Metro opts to convert golf courses to vegetable gardens

LAND OF PLENTY: Nelson Mandela Metro plans to use its golf courses to cultivate food during the lockdown
LAND OF PLENTY: Nelson Mandela Metro plans to use its golf courses to cultivate food during the lockdown
Image: EUGENE COETZEE

While South Africans have for the most part been stuck indoors for the first few days of lockdown, Nelson Mandela Bay’s leadership has taken the decision to convert sections of all the metro’s golf courses into vegetable gardens.

With the uncertainty over the longevity of the coronavirus pandemic, the metro will use the city’s golf courses as a means to ensure food security for the metro’s poorest residents.

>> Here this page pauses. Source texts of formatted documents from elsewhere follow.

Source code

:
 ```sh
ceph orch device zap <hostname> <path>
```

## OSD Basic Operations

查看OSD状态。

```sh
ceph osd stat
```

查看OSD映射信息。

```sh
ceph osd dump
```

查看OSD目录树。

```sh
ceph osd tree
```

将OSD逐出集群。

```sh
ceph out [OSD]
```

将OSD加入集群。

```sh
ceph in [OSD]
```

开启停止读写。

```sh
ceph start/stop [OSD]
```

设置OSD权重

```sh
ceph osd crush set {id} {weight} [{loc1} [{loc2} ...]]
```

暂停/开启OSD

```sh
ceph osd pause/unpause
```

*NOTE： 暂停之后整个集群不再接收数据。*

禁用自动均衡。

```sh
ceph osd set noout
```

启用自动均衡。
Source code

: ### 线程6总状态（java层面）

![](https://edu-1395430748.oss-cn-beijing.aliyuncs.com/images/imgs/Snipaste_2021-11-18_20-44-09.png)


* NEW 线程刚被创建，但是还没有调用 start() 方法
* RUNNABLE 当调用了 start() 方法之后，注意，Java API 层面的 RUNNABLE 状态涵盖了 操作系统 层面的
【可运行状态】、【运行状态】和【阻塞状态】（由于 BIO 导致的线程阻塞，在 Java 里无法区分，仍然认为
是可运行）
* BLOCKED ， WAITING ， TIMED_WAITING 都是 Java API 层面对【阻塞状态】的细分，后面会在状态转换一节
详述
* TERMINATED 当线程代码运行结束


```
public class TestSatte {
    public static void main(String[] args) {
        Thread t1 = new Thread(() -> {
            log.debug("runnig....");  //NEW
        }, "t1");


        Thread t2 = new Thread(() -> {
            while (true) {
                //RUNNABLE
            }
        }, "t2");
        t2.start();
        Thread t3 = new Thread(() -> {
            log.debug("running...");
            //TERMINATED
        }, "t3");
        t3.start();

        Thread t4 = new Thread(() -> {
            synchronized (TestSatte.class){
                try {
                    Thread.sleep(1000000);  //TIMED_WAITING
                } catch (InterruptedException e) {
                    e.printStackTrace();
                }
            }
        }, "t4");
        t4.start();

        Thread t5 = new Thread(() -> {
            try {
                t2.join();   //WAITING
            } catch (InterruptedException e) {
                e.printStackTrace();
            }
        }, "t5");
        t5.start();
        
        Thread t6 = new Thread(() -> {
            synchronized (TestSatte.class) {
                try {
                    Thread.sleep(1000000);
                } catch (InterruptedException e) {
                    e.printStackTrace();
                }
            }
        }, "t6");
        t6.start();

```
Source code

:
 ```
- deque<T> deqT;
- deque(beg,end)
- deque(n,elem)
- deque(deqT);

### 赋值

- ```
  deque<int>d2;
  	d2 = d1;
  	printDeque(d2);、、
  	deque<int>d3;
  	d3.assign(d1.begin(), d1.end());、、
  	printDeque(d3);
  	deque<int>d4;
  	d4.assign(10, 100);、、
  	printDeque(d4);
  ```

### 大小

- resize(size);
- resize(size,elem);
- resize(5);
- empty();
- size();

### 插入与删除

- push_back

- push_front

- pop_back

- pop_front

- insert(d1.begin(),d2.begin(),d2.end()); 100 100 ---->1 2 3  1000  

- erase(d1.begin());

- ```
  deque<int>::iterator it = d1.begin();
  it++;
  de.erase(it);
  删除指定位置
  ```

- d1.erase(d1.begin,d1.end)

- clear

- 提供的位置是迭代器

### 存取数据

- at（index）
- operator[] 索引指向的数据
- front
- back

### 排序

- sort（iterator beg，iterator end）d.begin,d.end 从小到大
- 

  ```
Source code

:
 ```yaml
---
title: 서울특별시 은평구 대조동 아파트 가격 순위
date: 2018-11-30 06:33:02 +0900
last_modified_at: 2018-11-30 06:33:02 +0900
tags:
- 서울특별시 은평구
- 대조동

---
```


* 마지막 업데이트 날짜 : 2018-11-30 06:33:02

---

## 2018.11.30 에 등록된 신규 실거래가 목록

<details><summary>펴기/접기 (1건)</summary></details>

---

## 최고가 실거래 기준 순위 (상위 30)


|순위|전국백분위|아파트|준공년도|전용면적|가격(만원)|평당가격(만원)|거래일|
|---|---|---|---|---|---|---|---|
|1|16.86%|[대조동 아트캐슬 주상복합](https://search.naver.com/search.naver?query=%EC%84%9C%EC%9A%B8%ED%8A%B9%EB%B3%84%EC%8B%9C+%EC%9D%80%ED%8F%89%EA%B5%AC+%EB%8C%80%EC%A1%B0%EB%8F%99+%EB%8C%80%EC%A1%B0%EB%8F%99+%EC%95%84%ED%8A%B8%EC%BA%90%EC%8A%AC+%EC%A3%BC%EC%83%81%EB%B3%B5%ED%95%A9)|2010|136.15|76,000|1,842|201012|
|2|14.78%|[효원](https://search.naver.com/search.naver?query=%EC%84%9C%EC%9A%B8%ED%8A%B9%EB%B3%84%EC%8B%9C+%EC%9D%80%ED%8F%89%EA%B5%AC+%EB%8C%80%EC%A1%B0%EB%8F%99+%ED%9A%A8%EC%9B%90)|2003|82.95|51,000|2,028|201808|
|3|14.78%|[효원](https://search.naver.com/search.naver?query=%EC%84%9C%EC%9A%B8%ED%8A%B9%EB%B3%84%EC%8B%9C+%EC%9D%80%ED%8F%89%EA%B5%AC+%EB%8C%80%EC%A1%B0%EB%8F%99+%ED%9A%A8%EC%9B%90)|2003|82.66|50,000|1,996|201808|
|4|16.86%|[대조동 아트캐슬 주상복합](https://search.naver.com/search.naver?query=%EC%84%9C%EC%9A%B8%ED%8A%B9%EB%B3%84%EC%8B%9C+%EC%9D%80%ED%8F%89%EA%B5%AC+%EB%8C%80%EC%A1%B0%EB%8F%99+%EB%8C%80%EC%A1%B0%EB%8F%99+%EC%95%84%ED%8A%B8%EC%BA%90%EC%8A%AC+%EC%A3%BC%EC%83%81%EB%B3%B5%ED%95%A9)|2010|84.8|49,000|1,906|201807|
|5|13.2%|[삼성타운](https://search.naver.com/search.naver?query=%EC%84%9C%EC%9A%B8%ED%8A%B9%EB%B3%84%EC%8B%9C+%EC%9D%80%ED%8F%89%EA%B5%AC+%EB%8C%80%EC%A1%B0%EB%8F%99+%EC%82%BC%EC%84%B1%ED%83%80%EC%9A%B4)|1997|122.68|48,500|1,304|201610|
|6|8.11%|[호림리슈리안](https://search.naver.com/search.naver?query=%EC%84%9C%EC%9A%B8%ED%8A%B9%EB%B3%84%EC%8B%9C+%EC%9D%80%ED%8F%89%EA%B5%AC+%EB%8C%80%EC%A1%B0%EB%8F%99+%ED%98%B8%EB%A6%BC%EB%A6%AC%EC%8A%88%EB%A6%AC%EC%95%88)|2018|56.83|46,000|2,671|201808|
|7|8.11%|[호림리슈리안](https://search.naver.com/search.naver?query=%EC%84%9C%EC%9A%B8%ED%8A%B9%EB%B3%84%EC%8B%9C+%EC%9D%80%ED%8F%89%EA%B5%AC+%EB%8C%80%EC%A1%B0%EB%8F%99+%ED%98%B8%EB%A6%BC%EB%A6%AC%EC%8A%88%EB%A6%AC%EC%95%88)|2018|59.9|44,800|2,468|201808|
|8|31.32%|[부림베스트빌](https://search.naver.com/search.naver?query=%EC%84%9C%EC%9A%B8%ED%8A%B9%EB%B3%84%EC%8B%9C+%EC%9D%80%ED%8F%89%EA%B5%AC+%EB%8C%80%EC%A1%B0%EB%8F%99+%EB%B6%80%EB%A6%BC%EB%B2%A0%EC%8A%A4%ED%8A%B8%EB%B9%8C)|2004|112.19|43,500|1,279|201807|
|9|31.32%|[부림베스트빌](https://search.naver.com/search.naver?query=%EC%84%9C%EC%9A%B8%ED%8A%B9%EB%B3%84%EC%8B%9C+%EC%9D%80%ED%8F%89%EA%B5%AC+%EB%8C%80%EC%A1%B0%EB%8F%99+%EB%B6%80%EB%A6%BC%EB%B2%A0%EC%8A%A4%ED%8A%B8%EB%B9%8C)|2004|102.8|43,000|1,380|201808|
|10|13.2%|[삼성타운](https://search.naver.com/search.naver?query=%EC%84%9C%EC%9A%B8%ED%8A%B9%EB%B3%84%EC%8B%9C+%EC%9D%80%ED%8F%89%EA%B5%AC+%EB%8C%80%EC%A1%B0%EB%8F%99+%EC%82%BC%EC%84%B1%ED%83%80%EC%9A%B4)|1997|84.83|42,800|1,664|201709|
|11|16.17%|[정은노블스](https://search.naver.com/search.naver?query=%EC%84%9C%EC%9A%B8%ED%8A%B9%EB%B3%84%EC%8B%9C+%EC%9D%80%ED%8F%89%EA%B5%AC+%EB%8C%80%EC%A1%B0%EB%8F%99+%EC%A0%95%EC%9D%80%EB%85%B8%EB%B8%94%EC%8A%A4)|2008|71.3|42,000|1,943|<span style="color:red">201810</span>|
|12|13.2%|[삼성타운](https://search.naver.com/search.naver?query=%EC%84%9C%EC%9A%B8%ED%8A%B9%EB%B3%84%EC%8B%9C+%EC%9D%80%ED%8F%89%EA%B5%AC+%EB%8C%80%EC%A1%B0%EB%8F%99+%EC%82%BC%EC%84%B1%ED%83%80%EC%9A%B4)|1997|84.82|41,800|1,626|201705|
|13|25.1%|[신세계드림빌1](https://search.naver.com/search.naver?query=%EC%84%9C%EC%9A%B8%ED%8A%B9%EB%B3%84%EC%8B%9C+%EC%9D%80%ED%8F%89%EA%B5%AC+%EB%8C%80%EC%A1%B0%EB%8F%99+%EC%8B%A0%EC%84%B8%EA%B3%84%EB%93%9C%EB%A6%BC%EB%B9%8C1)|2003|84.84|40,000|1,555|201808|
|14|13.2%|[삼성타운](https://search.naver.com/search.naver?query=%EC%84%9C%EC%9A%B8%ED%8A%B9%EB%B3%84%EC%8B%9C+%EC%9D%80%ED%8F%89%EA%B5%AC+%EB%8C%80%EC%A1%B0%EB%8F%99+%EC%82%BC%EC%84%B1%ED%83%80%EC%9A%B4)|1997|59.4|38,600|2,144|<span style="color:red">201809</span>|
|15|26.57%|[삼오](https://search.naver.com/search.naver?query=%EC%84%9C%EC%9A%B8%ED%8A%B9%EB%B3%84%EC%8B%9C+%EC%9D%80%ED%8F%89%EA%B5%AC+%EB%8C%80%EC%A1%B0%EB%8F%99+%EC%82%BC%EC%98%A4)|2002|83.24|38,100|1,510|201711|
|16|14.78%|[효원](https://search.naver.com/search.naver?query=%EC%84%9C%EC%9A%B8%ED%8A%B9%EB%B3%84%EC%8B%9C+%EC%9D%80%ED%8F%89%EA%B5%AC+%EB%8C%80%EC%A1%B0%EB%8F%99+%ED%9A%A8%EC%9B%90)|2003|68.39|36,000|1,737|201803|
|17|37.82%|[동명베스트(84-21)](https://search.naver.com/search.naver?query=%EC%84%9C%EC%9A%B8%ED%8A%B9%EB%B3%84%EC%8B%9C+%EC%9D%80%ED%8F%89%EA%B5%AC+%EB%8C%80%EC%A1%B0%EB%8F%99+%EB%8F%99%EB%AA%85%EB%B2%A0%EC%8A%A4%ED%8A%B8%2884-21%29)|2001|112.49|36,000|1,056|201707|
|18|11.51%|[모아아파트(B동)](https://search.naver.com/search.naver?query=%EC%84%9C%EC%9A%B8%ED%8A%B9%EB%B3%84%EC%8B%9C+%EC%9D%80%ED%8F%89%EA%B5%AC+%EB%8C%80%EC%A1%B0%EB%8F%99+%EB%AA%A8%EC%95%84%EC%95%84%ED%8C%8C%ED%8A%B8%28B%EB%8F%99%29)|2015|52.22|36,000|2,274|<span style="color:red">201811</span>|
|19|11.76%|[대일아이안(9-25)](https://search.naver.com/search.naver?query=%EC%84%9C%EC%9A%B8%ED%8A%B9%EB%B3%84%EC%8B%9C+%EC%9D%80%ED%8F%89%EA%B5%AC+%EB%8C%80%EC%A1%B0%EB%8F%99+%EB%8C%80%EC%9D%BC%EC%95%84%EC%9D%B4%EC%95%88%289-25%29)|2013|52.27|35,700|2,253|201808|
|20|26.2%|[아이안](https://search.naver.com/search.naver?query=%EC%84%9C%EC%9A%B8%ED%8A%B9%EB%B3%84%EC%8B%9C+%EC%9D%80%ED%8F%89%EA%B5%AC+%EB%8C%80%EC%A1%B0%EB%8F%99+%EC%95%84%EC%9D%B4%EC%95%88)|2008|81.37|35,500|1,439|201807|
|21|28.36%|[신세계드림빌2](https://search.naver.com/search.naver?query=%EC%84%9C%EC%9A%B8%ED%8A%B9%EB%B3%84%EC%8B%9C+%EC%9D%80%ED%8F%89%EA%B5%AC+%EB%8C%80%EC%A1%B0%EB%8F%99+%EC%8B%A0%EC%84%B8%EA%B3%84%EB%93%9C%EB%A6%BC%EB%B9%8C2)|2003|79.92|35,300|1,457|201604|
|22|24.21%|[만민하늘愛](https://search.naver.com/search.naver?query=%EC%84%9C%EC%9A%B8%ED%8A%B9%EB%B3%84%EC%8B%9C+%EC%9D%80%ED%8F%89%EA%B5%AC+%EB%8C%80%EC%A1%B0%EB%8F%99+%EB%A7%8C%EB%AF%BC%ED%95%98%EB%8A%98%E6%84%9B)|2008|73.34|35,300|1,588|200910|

The Bay will be growing rosemary, thyme and rocket as well as eggplant, potatoes and butterbeans, with plans to expand — as required — the variety of vegetables and the land they occupy.

Bay acting city manager Noxolo Nqwazi said with the lack of municipal land available, golf courses were the next best thing.

“The use of golf courses as vegetable gardens could be a solution to our food problem because there’s water availability, which would help grow crops, and it’s also green there meaning the soil is fertile,” Nqwazi said.

Municipal land in the metro is scarce, with the departments of public health and human settlements constantly at loggerheads about prioritising either RDP houses or more cemeteries.

Municipal spokesperson Amos Spade said with the city having assumed responsibility for all its homeless people, it now needed to sustain them.

“No one will be using the golf courses at least for the next three weeks. If the lockdown is extended, that way we won’t run out of food and everyone will stay nourished ,” Spade said.

He said the cordoning off of land and planting of crops would take place with immediate effect, as of April 1.